She was the first to welcome our family after our cross country travel each summer, the end of each trip illuminated by the lights of the Wyoming Valley in Northeastern Pennsylvania. A band of weary travelers who arrived in the dead of night to a home, already filled to the brim with family, that somehow always had room for one more, or eight in the case of our family.
She and my Uncle Mike, Michael, she called him, always had more than enough to share, whether that be a bed, sandwich, or beer. We are Irish, after all.
I remember her as one of the fancy aunts, always dressed to the nines and asking me how I was and listening for my answer. She and Uncle Mike were always in the center of things and support when things were lost - people most especially.
They were two people who always had reserves to give more, and they both gave until their last breath.
Delores was a woman married to a storyteller that was larger than life.
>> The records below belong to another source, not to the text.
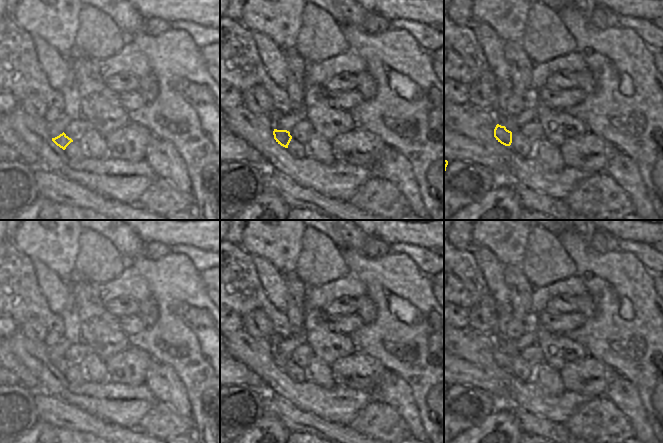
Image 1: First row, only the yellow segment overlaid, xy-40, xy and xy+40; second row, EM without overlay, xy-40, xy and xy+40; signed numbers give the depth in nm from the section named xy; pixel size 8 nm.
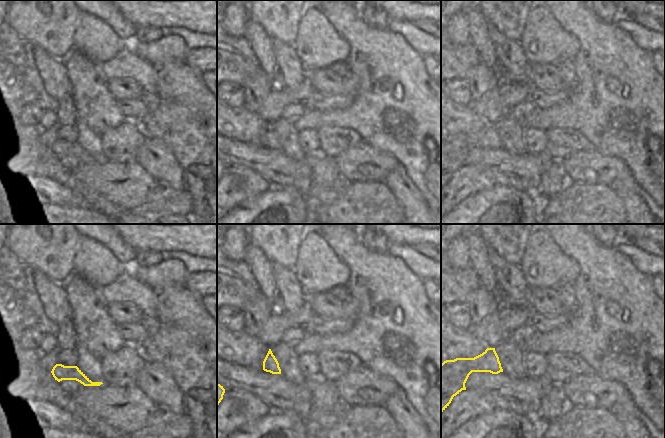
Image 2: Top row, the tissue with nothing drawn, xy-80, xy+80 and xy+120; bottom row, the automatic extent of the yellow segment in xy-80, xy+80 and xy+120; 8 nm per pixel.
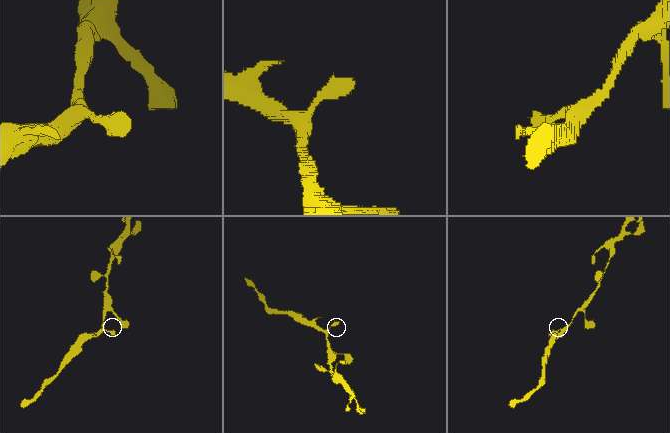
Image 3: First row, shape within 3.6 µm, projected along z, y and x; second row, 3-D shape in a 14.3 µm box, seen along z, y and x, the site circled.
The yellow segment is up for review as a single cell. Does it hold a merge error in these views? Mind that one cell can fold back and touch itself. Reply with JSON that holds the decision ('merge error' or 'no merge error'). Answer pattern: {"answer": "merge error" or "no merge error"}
{"answer": "no merge error"}

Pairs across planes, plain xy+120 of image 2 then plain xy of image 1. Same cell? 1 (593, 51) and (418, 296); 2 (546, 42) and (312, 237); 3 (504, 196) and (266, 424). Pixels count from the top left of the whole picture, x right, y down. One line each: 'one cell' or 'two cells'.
1: one cell
2: one cell
3: one cell

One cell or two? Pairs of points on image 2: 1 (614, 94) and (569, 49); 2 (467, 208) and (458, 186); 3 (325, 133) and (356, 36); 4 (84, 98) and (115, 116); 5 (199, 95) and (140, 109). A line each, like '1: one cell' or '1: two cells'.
1: two cells
2: two cells
3: two cells
4: one cell
5: two cells

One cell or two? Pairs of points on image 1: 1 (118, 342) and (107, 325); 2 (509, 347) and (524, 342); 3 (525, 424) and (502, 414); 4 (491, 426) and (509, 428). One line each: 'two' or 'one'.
1: one
2: one
3: two
4: one

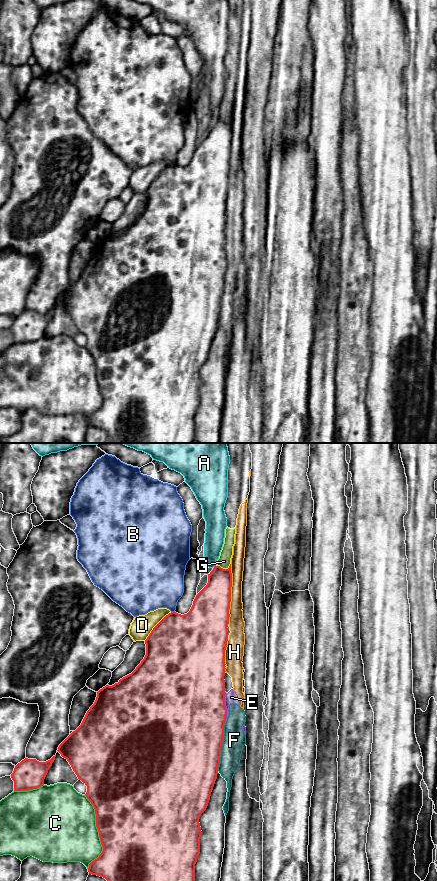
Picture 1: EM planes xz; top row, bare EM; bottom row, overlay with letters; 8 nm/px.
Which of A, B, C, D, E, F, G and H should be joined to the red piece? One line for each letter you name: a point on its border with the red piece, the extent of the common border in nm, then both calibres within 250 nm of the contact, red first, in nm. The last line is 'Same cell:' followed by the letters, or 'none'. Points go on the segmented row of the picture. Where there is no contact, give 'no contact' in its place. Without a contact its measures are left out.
Same cell: none

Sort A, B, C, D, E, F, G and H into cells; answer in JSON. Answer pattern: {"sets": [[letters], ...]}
{"sets": [["A"], ["B"], ["C"], ["D"], ["E", "F", "G", "H"]]}

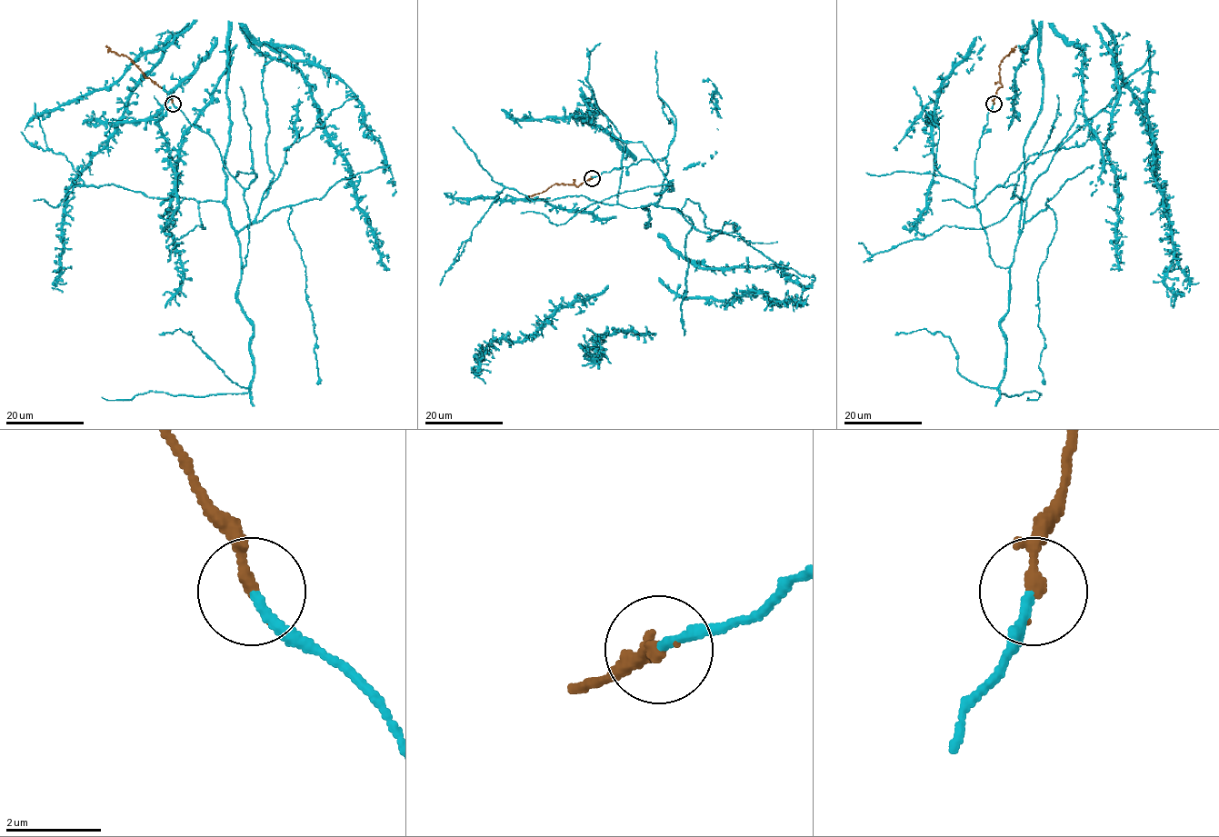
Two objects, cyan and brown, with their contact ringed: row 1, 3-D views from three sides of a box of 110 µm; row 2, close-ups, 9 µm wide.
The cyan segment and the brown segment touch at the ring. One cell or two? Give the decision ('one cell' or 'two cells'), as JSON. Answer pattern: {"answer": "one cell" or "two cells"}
{"answer": "one cell"}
Her story was of belonging. Her children and their families a testimony to her love of gathering.
In those short weeks each summer, she embodied the sense of connection that extended well beyond the walls of our Texas home into the traditions of Irish storytelling and the power of family.
Our matriarchs root us somehow, and their loss creates a shift. We care for them and mourn them while stepping gently into their shoes, hoping that we too will carry on the mission of belonging that can carry our children forward, taking solace that her weary travels have ended as she reconnects with the love of her life once again.